ふり返れば「坂の上の雲」,ではダメである

ふり返れば「坂の上の雲」,ではダメである

榎戸 輝揚(NASAゴダード宇宙飛行センター 研究員/日本学術振興会 特別研究員 SPD )

図1

NASA/GSFC ビームラインでの研究の様子

図2

同僚の送別パーティーに集まった GEMS 衛星に携わる日米メンバー。前列左側2番目が筆者。

司馬遼太郎の「坂の上の雲」に登場する明治人は,開国で海外に飛び出し坂の上の一筋の雲を追いかけた。
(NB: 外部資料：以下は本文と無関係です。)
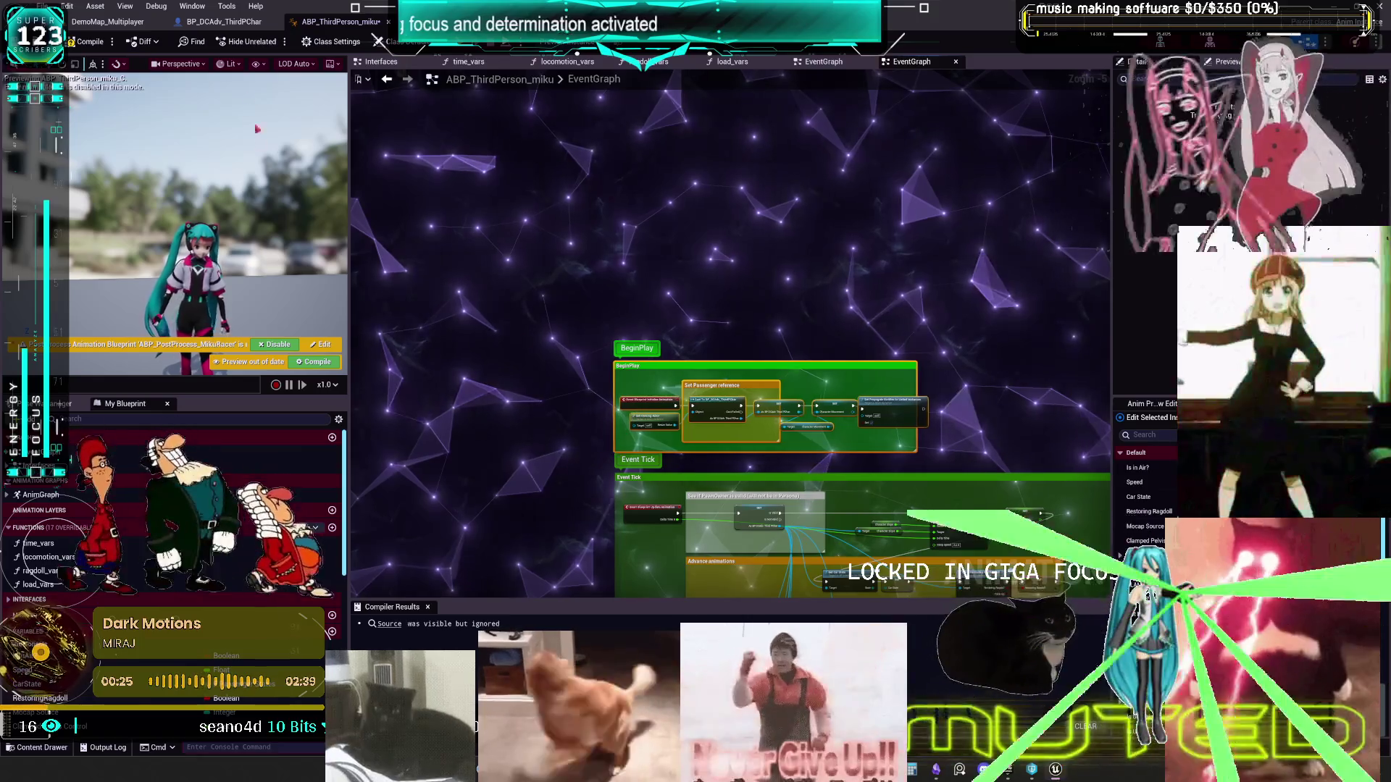
{"action": "left_click", "coordinate": [197, 23]}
日本の学問を築いた父祖の世代は,海の彼方から届く学術誌を心待ちにしたと聞くが,今やネット上に論文が溢れ,注目の結果はツイッターで議論され,大陸をまたぐテレビ会議もある。「わざわざ日本から出なくても十分に研究できる」のであろうか?

洋行の明治人がインド洋で見上げた満天の星は,核融合で輝くと前世紀の初頭に明らかとなった。さらに電波やX線観測が発展し,宇宙にはブラックホールや中性子星など想像を超える天体が見つかった。自分の専門は中性子星,中でも宇宙最強の磁場星といわれるマグネターだ。この十年で続々と発見されたが,その正体はいまだ謎の多い不思議な天体だ。

物理学科の学部生の頃,友人たちと電波干渉計を手作りするなど宇宙が好きだった。院ではX線観測を牽引する牧島一夫教授に弟子入りし,修士で雷雲からの謎のガンマ線に挑むなど浮気しつつ(注),突発的に明るくなるマグネターをX線観測で追いかけ博士号を取得した。明治人に倣い,卒業後は米国西海岸のスタンフォード大学カブリ研究所でASTRO-H衛星プロジェクトに参加し,田島宏康氏とロジャー・ブランドフォード (Roger Blandford) 氏のもと2年間の研鑽を積んだ。

その後,新しく始動したX線偏光の専門衛星GEMS (Gravity and Extreme Magnetism Small Explorer) に参加すべく理化学研究所の玉川徹氏の力添えで東海岸に移った。これらの衛星を組み合わせれば,マグネターの強磁場を検証できる。日本での身分ももちつつ,ワシントンD.C.近郊のNASAの研究所の客員研究員として,偏光観測プロジェクトのリーダーであるキース・ヤホダ (Keith Jahoda) 氏のもと研究を始めた。しかしその途端,予算超過からプロジェクト中止に見舞われる。その後の苦心の1年間にも検出器の開発も進み,現在ようやく再始動にこぎ着けた。

研究は表層的な結果だけではわからない,きわめて人間的な営みだ。だからこそ,国や研究集団の個性やスタイル,時代性や蓄積が,結果に強く反映するし,共同研究の成否をも左右する。高度に組織化された西海岸の私立大学や,分業化の進んだ宇宙プロジェクトの中心地である NASA,セミナー行脚で訪れた北米のさまざまな大学の「空気」の違いを知ったのは貴重な体験だった。海外には,魅力的な環境を求めわたり歩くダイナミックな研究者が多い。真の国際化は,日本人が外に出るだけではなく国内の研究所にも人を惹き付ける双方性だとすれば,ネット上に氾濫する表層的な情報よりも,実際に海外に住んで感じたこと,人とのつながり,悔しい思いといった人間的な部分まで含めてこそ,共同研究を成功させる鍵になると学んだ。

日本は最盛期を過ぎて下り坂,振り返れば坂の上の雲,では個人も研究業界もダメである!坂を登るワクワク感が欲しい。2013年,中性子星の高密度な内部を探るNASAの観測ミッションNICER (The Neutron-star Interior Composition ExplorerR) が新しく動き出した。ASTRO-Hや偏光ミッションとともに,坂の上の雲を見てみたいプロジェクトである。真の国際協力のもと,地球全体で坂の上の雲を夢見るなら,国同士を結びつける,ネットではわからない,自らの足で稼いだ経験や人のつながりを基礎にした薩長同盟が必要だ。

PROFILE

榎戸 輝揚(えのと てるあき)

2005年 東京大学理学部物理学科 卒業
2010年 東京大学大学院理学系研究科物理学専攻博士課程修了(理学博士)
2010年 スタンフォード大学カブリ研究所(Kavli Institute for Particle Astro-physics and Cosmology) 研究員
日本学術振興会 海外特別研究員
2012年 NASAゴダード宇宙飛行センター(NASA Goddard Space Flight Center:GSFC) 客員研究員・日本学術振興会 特別研究員(SPD, 理化学研究所 玉川高エネルギー宇宙物理研究室)
(注)
理学部ニュース2007年11月号(39巻4号)参照。